E. coli HB101 is a laboratory strain that is derived from wild-type E. coli B56. Laboratory strains, such as HB101, are bioengineered derivatives and are traditionally employed for efficient DNA cloning in microbiology57. In recent work, HB101 has proven useful in studies concerning cell-surface and cell–cell adherence: Nascimento et al. employ E. coli HB101 as a non-adherent control since it lacks the surface structures that are associated with adhesion and biofilm formation22,23. We hypothesize that the degree of separation efficiency observed in electrophoretic analysis of E. coli HB101 results from its lack of cell surface structures; more specifically, we suspect the lack of surface structures that are directly responsible for motility and/or adhesion (i.e., flagella, fimbriae)24,25,58,59,60.

Conclusions

Addition of glycerol to the sample buffer dramatically improves separation efficiency for E. coli B and E. coli HB101 compared with the use of background electrolyte for sample suspension. The glycerol appears to minimize bacterial adhesion to the capillary wall and to other bacteria.

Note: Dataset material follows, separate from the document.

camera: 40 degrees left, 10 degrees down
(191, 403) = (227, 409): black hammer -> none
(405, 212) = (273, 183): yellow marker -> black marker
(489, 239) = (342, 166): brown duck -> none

The effect of the glycerol-modified sample buffer on the electrophoretic separation of a complex environmental microbiome is difficult to discern when relying on colony formation. Additionally, the role of biological vs electrophoretic aggregation/hetero-aggregation is not fully described and remains a barrier in the field. We are actively exploring experiments to differentiate these aggregation phenotypes. More sophisticated genetic sequence analysis will be required to explore the benefits of addition of dispersants to sample buffers in capillary electrophoresis analysis of complex environmental microbiomes.

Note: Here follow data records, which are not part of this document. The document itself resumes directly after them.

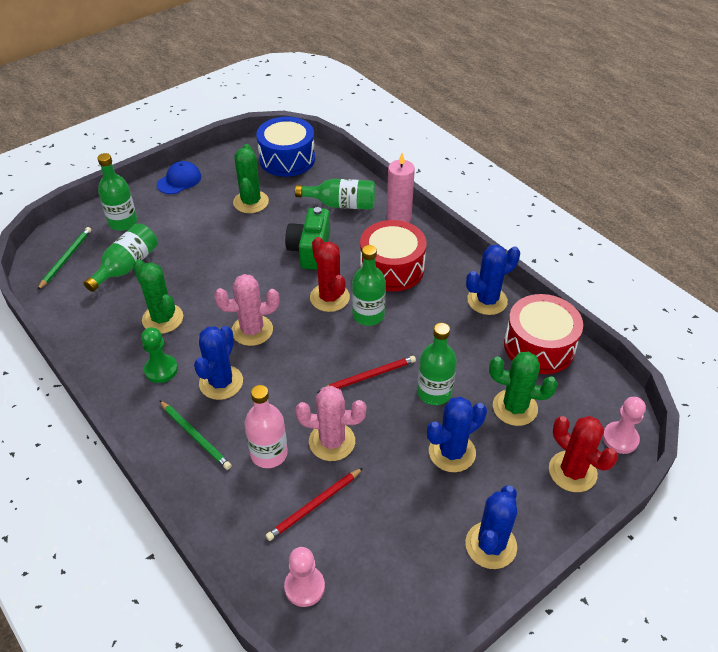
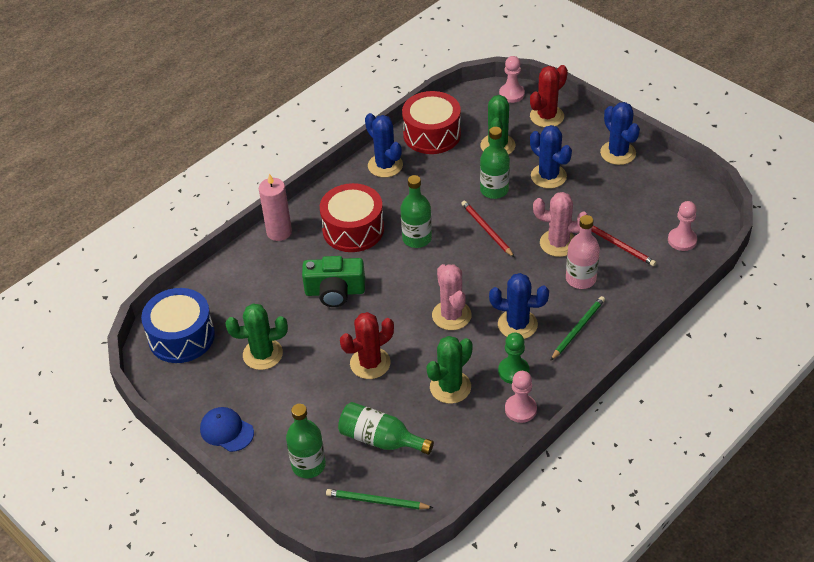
camera: 95 degrees left, 0 degrees up
(112, 368) = (520, 409): none -> pink pawn
(329, 297) = (399, 267): red cactus -> red cactus (370, 363)
(332, 441) = (558, 243): pink cactus -> pink cactus turned 75 degrees counterclockwise
(341, 204) = (261, 278): green bottle -> none
(491, 545) = (618, 153): blue cactus -> blue cactus turned 45 degrees clockwise

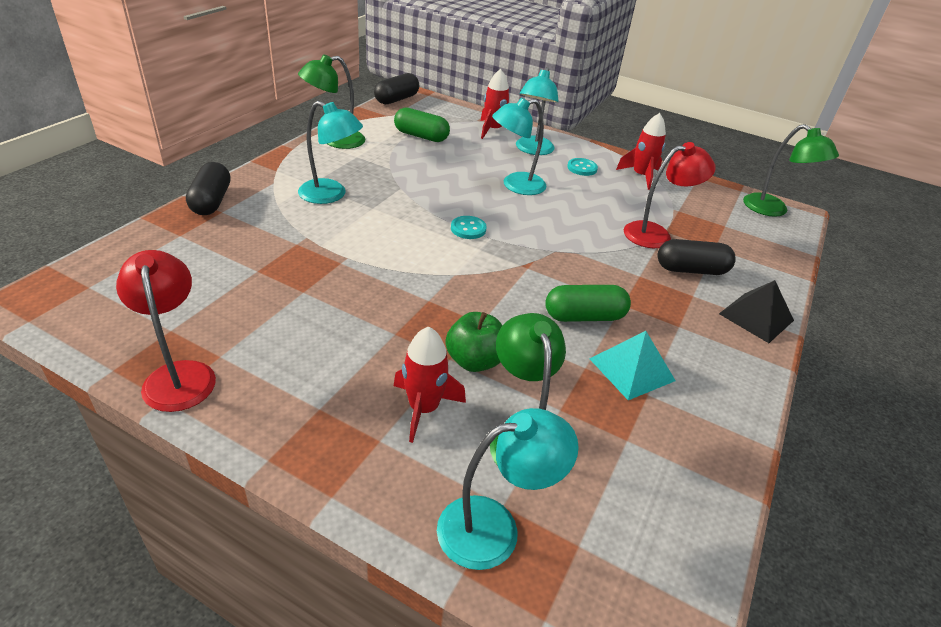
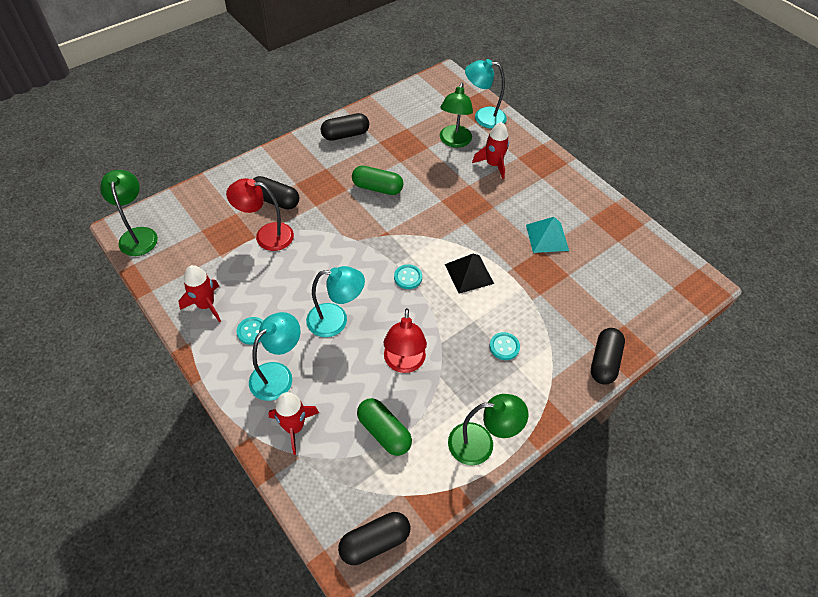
camera: 155 degrees left, 15 degrees up
(179, 375) = (610, 212): red lamp -> red lamp (404, 363)
(331, 195) = (504, 347): turquoise lamp -> turquoise button
(474, 361) = (457, 180): green apple -> none
(631, 369) = (376, 154): turquoise pyramid -> turquoise pyramid (547, 237)
(711, 390) = (345, 135): none -> black capsule
(756, 317) = (273, 160): black pyramid -> black pyramid (469, 273)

We only considered the effect of reagents added to the sample buffer; the separation buffer was kept constant in all experiments. In contrast, Błońska and colleagues recently reported the use of five different separation buffers for the CZE separation and UV detection of two pure bacterial cultures with manual collection of fractions61. They reported that the best separations were produced using a 10 mM phosphate buffer supplemented with 0.1% Brij 35, 0.05% PEG, and 5% EtOH. We employed a simpler background electrolyte for our separations (20 mM Tris, pH 8.2). Since we match the deposition and separation buffers, the use of Błońska’s separation electrolyte would expose bacteria to ethanol during culture, which is not desirable for the complex environmental microbiome used in our experiments.